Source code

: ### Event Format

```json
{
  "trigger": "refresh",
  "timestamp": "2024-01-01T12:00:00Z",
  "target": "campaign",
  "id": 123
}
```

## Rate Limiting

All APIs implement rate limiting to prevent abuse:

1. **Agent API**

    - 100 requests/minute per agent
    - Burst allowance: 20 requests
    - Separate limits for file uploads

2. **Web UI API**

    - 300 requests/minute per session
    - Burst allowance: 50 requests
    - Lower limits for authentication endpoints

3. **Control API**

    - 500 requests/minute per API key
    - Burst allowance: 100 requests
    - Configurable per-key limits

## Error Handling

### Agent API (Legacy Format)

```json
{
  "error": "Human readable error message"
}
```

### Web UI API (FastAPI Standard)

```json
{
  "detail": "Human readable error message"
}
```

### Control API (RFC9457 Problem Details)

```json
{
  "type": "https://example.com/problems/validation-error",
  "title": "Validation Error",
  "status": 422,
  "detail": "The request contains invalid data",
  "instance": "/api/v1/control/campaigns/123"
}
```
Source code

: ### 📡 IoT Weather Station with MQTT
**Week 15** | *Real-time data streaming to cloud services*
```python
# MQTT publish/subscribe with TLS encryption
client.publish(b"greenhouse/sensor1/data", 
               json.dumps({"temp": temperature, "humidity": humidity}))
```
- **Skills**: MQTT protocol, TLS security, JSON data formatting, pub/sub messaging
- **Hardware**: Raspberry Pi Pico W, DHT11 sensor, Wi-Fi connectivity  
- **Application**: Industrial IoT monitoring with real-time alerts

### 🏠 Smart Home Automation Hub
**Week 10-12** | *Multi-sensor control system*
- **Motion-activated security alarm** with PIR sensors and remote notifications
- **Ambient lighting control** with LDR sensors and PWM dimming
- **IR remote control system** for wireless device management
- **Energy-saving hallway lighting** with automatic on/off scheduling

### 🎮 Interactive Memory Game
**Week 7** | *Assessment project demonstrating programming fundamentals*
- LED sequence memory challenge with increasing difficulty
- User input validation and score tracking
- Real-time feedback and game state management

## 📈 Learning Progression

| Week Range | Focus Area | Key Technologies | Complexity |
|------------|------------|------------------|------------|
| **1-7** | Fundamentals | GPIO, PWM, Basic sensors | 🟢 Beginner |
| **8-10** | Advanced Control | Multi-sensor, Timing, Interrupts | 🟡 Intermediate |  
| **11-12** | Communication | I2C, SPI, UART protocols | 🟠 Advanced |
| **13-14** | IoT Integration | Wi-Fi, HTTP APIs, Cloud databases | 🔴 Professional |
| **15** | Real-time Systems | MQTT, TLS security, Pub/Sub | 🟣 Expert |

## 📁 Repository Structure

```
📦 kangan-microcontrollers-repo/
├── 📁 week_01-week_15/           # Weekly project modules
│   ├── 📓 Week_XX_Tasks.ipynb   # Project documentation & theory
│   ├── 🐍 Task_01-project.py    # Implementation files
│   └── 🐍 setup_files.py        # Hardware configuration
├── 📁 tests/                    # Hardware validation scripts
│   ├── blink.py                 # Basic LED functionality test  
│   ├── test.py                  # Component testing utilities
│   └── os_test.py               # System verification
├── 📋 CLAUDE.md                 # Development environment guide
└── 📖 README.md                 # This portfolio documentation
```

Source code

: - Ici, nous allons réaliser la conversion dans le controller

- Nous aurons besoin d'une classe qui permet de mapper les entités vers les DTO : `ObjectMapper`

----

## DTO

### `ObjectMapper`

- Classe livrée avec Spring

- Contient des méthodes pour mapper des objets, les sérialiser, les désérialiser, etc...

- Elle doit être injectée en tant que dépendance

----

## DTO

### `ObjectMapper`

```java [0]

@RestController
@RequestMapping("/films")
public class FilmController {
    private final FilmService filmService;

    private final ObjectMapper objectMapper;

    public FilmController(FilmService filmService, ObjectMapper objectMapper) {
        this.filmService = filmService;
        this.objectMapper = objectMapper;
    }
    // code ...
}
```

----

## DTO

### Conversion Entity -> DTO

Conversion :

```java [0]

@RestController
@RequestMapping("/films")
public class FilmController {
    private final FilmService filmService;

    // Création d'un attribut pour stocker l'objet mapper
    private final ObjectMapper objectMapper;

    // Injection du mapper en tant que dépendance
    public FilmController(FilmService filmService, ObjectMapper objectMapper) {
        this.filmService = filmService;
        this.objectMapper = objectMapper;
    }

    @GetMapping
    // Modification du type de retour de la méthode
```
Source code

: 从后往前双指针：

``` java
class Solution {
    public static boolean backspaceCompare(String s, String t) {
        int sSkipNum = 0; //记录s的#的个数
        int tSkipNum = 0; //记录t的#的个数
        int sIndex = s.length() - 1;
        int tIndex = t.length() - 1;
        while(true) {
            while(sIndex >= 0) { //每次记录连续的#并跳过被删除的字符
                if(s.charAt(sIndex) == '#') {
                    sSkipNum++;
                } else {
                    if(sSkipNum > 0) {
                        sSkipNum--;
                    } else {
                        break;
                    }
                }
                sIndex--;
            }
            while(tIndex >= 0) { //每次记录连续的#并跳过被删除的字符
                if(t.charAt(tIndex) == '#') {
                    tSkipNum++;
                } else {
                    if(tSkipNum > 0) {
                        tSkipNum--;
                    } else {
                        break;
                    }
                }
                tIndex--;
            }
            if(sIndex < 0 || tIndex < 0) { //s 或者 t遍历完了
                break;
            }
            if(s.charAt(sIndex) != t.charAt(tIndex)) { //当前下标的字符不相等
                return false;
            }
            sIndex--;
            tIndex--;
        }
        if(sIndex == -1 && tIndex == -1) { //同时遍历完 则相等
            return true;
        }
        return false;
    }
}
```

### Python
################
> _WHAT TO WORK ON_
Take the data above and return it exactly.

> _WRITTEN ANSWER_
Source code

: ### Event Format

```json
{
  "trigger": "refresh",
  "timestamp": "2024-01-01T12:00:00Z",
  "target": "campaign",
  "id": 123
}
```

## Rate Limiting

All APIs implement rate limiting to prevent abuse:

1. **Agent API**

    - 100 requests/minute per agent
    - Burst allowance: 20 requests
    - Separate limits for file uploads

2. **Web UI API**

    - 300 requests/minute per session
    - Burst allowance: 50 requests
    - Lower limits for authentication endpoints

3. **Control API**

    - 500 requests/minute per API key
    - Burst allowance: 100 requests
    - Configurable per-key limits

## Error Handling

### Agent API (Legacy Format)

```json
{
  "error": "Human readable error message"
}
```

### Web UI API (FastAPI Standard)

```json
{
  "detail": "Human readable error message"
}
```

### Control API (RFC9457 Problem Details)

```json
{
  "type": "https://example.com/problems/validation-error",
  "title": "Validation Error",
  "status": 422,
  "detail": "The request contains invalid data",
  "instance": "/api/v1/control/campaigns/123"
}
```
Source code

: ### 📡 IoT Weather Station with MQTT
**Week 15** | *Real-time data streaming to cloud services*
```python
# MQTT publish/subscribe with TLS encryption
client.publish(b"greenhouse/sensor1/data", 
               json.dumps({"temp": temperature, "humidity": humidity}))
```
- **Skills**: MQTT protocol, TLS security, JSON data formatting, pub/sub messaging
- **Hardware**: Raspberry Pi Pico W, DHT11 sensor, Wi-Fi connectivity  
- **Application**: Industrial IoT monitoring with real-time alerts

### 🏠 Smart Home Automation Hub
**Week 10-12** | *Multi-sensor control system*
- **Motion-activated security alarm** with PIR sensors and remote notifications
- **Ambient lighting control** with LDR sensors and PWM dimming
- **IR remote control system** for wireless device management
- **Energy-saving hallway lighting** with automatic on/off scheduling

### 🎮 Interactive Memory Game
**Week 7** | *Assessment project demonstrating programming fundamentals*
- LED sequence memory challenge with increasing difficulty
- User input validation and score tracking
- Real-time feedback and game state management

## 📈 Learning Progression

| Week Range | Focus Area | Key Technologies | Complexity |
|------------|------------|------------------|------------|
| **1-7** | Fundamentals | GPIO, PWM, Basic sensors | 🟢 Beginner |
| **8-10** | Advanced Control | Multi-sensor, Timing, Interrupts | 🟡 Intermediate |  
| **11-12** | Communication | I2C, SPI, UART protocols | 🟠 Advanced |
| **13-14** | IoT Integration | Wi-Fi, HTTP APIs, Cloud databases | 🔴 Professional |
| **15** | Real-time Systems | MQTT, TLS security, Pub/Sub | 🟣 Expert |

## 📁 Repository Structure

```
📦 kangan-microcontrollers-repo/
├── 📁 week_01-week_15/           # Weekly project modules
│   ├── 📓 Week_XX_Tasks.ipynb   # Project documentation & theory
│   ├── 🐍 Task_01-project.py    # Implementation files
│   └── 🐍 setup_files.py        # Hardware configuration
├── 📁 tests/                    # Hardware validation scripts
│   ├── blink.py                 # Basic LED functionality test  
│   ├── test.py                  # Component testing utilities
│   └── os_test.py               # System verification
├── 📋 CLAUDE.md                 # Development environment guide
└── 📖 README.md                 # This portfolio documentation
```

Source code

: - Ici, nous allons réaliser la conversion dans le controller

- Nous aurons besoin d'une classe qui permet de mapper les entités vers les DTO : `ObjectMapper`

----

## DTO

### `ObjectMapper`

- Classe livrée avec Spring

- Contient des méthodes pour mapper des objets, les sérialiser, les désérialiser, etc...

- Elle doit être injectée en tant que dépendance

----

## DTO

### `ObjectMapper`

```java [0]

@RestController
@RequestMapping("/films")
public class FilmController {
    private final FilmService filmService;

    private final ObjectMapper objectMapper;

    public FilmController(FilmService filmService, ObjectMapper objectMapper) {
        this.filmService = filmService;
        this.objectMapper = objectMapper;
    }
    // code ...
}
```

----

## DTO

### Conversion Entity -> DTO

Conversion :

```java [0]

@RestController
@RequestMapping("/films")
public class FilmController {
    private final FilmService filmService;

    // Création d'un attribut pour stocker l'objet mapper
    private final ObjectMapper objectMapper;

    // Injection du mapper en tant que dépendance
    public FilmController(FilmService filmService, ObjectMapper objectMapper) {
        this.filmService = filmService;
        this.objectMapper = objectMapper;
    }

    @GetMapping
    // Modification du type de retour de la méthode
```
Source code

: 从后往前双指针：

``` java
class Solution {
    public static boolean backspaceCompare(String s, String t) {
        int sSkipNum = 0; //记录s的#的个数
        int tSkipNum = 0; //记录t的#的个数
        int sIndex = s.length() - 1;
        int tIndex = t.length() - 1;
        while(true) {
            while(sIndex >= 0) { //每次记录连续的#并跳过被删除的字符
                if(s.charAt(sIndex) == '#') {
                    sSkipNum++;
                } else {
                    if(sSkipNum > 0) {
                        sSkipNum--;
                    } else {
                        break;
                    }
                }
                sIndex--;
            }
            while(tIndex >= 0) { //每次记录连续的#并跳过被删除的字符
                if(t.charAt(tIndex) == '#') {
                    tSkipNum++;
                } else {
                    if(tSkipNum > 0) {
                        tSkipNum--;
                    } else {
                        break;
                    }
                }
                tIndex--;
            }
            if(sIndex < 0 || tIndex < 0) { //s 或者 t遍历完了
                break;
            }
            if(s.charAt(sIndex) != t.charAt(tIndex)) { //当前下标的字符不相等
                return false;
            }
            sIndex--;
            tIndex--;
        }
        if(sIndex == -1 && tIndex == -1) { //同时遍历完 则相等
            return true;
        }
        return false;
    }
}
```

### Python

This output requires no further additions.